Dataset records:
******************************

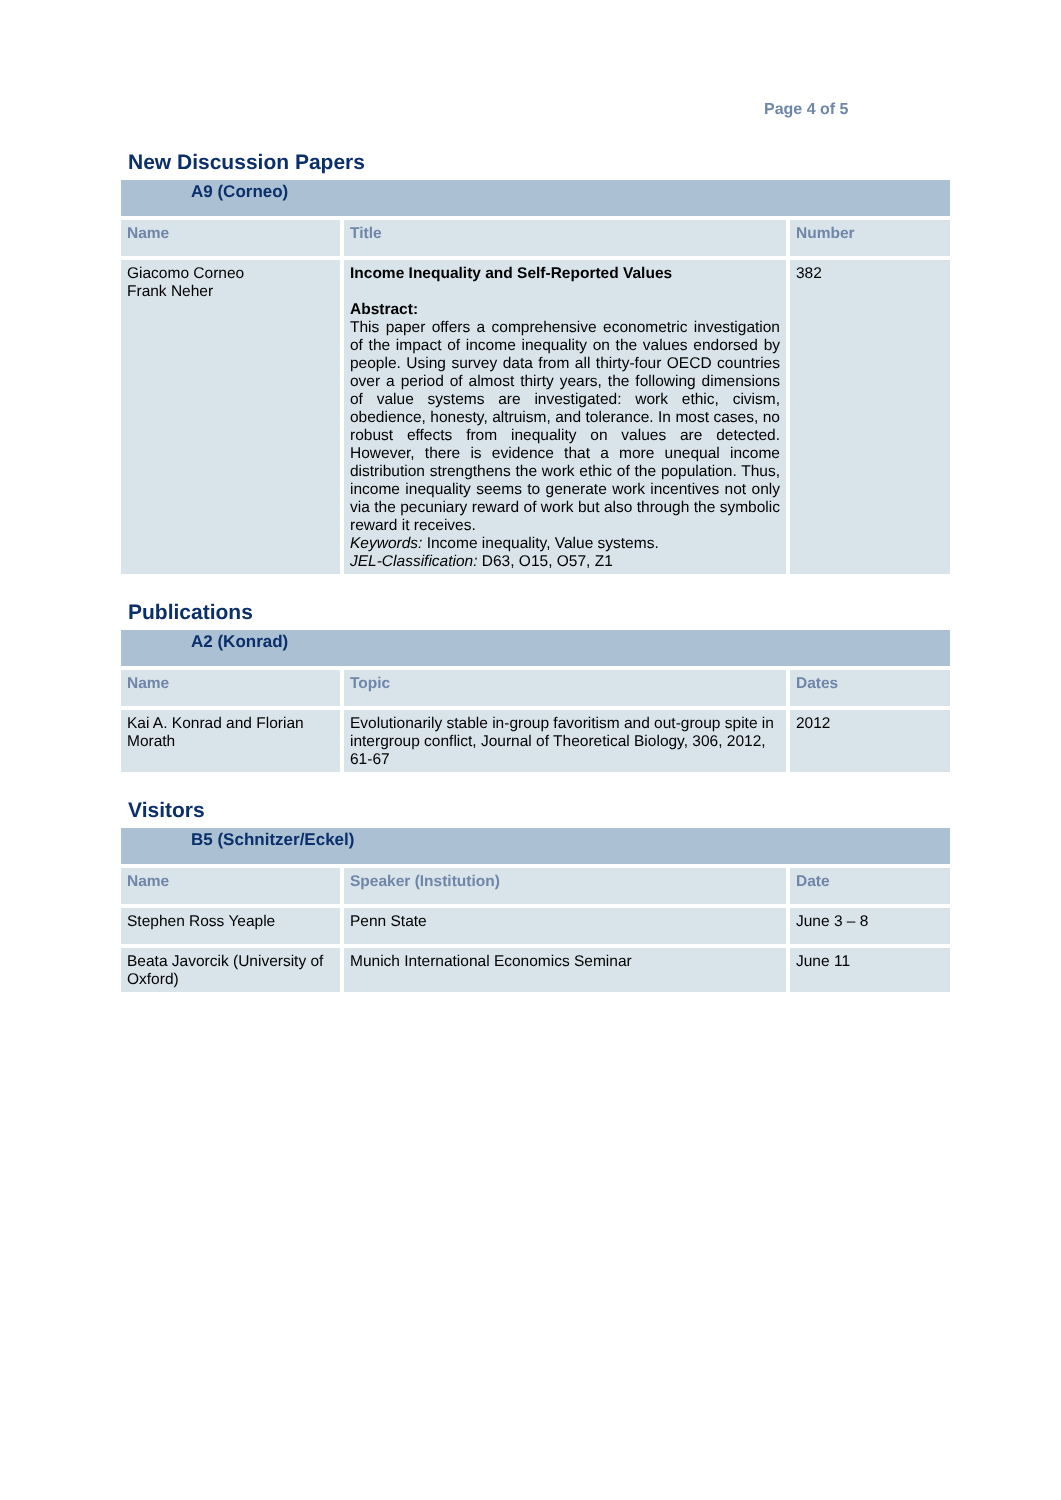Page 4 of 5
New Discussion Papers
| A9 (Corneo) | | |
| Name | Title | Number |
| Giacomo Corneo Frank Neher | Income Inequality and Self-Reported Values Abstract: This paper offers a comprehensive econometric investigation of the impact of income inequality on the values endorsed by people. Using survey data from all thirty-four OECD countries over a period of almost thirty years, the following dimensions of value systems are investigated: work ethic, civism, obedience, honesty, altruism, and tolerance. In most cases, no robust effects from inequality on values are detected. However, there is evidence that a more unequal income distribution strengthens the work ethic of the population. Thus, income inequality seems to generate work incentives not only via the pecuniary reward of work but also through the symbolic reward it receives. Keywords: Income inequality, Value systems. JEL-Classification: D63, O15, O57, Z1 | 382 |
Publications
| A2 (Konrad) | | |
| Name | Topic | Dates |
| Kai A. Konrad and Florian Morath | Evolutionarily stable in-group favoritism and out-group spite in intergroup conflict, Journal of Theoretical Biology, 306, 2012, 61-67 | 2012 |
Visitors
| B5 (Schnitzer/Eckel) | | |
| Name | Speaker (Institution) | Date |
| Stephen Ross Yeaple | Penn State | June 3 – 8 |
| Beata Javorcik (University of Oxford) | Munich International Economics Seminar | June 11 |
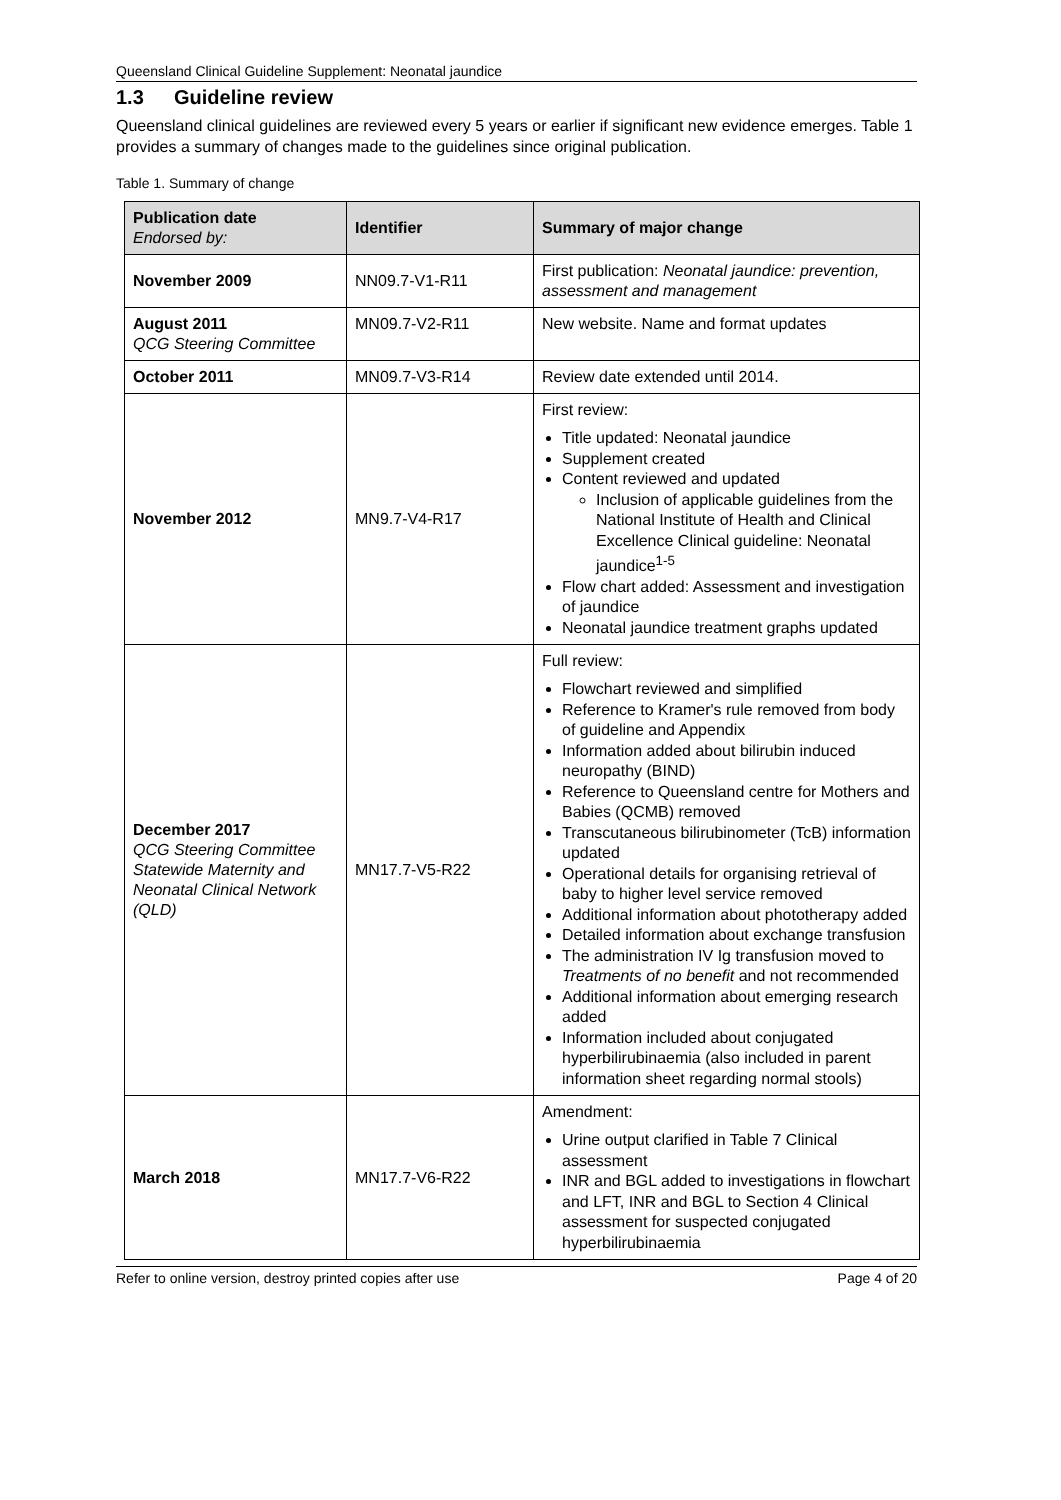Queensland Clinical Guideline Supplement: Neonatal jaundice
1.3 Guideline review
Queensland clinical guidelines are reviewed every 5 years or earlier if significant new evidence emerges. Table 1 provides a summary of changes made to the guidelines since original publication.
Table 1. Summary of change
| Publication date Endorsed by: | Identifier | Summary of major change |
| --- | --- | --- |
| November 2009 | NN09.7-V1-R11 | First publication: Neonatal jaundice: prevention, assessment and management |
| August 2011 QCG Steering Committee | MN09.7-V2-R11 | New website. Name and format updates |
| October 2011 | MN09.7-V3-R14 | Review date extended until 2014. |
| November 2012 | MN9.7-V4-R17 | First review: Title updated: Neonatal jaundice Supplement created Content reviewed and updated Inclusion of applicable guidelines from the National Institute of Health and Clinical Excellence Clinical guideline: Neonatal jaundice<sup>1-5</sup> Flow chart added: Assessment and investigation of jaundice Neonatal jaundice treatment graphs updated |
| December 2017 QCG Steering Committee Statewide Maternity and Neonatal Clinical Network (QLD) | MN17.7-V5-R22 | Full review: Flowchart reviewed and simplified Reference to Kramer's rule removed from body of guideline and Appendix Information added about bilirubin induced neuropathy (BIND) Reference to Queensland centre for Mothers and Babies (QCMB) removed Transcutaneous bilirubinometer (TcB) information updated Operational details for organising retrieval of baby to higher level service removed Additional information about phototherapy added Detailed information about exchange transfusion The administration IV Ig transfusion moved to Treatments of no benefit and not recommended Additional information about emerging research added Information included about conjugated hyperbilirubinaemia (also included in parent information sheet regarding normal stools) |
| March 2018 | MN17.7-V6-R22 | Amendment: Urine output clarified in Table 7 Clinical assessment INR and BGL added to investigations in flowchart and LFT, INR and BGL to Section 4 Clinical assessment for suspected conjugated hyperbilirubinaemia |
Refer to online version, destroy printed copies after use Page 4 of 20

******************************

Problem statement: Set the pictures aside and retype exactly the lines above from the line with "(Konrad) | | |" to the line with "and management |", both included, adding no others.

Answer to this problem:
| A2 (Konrad) | | |
| Name | Topic | Dates |
| Kai A. Konrad and Florian Morath | Evolutionarily stable in-group favoritism and out-group spite in intergroup conflict, Journal of Theoretical Biology, 306, 2012, 61-67 | 2012 |
Visitors
| B5 (Schnitzer/Eckel) | | |
| Name | Speaker (Institution) | Date |
| Stephen Ross Yeaple | Penn State | June 3 – 8 |
| Beata Javorcik (University of Oxford) | Munich International Economics Seminar | June 11 |
Queensland Clinical Guideline Supplement: Neonatal jaundice
1.3 Guideline review
Queensland clinical guidelines are reviewed every 5 years or earlier if significant new evidence emerges. Table 1 provides a summary of changes made to the guidelines since original publication.
Table 1. Summary of change
| Publication date Endorsed by: | Identifier | Summary of major change |
| --- | --- | --- |
| November 2009 | NN09.7-V1-R11 | First publication: Neonatal jaundice: prevention, assessment and management |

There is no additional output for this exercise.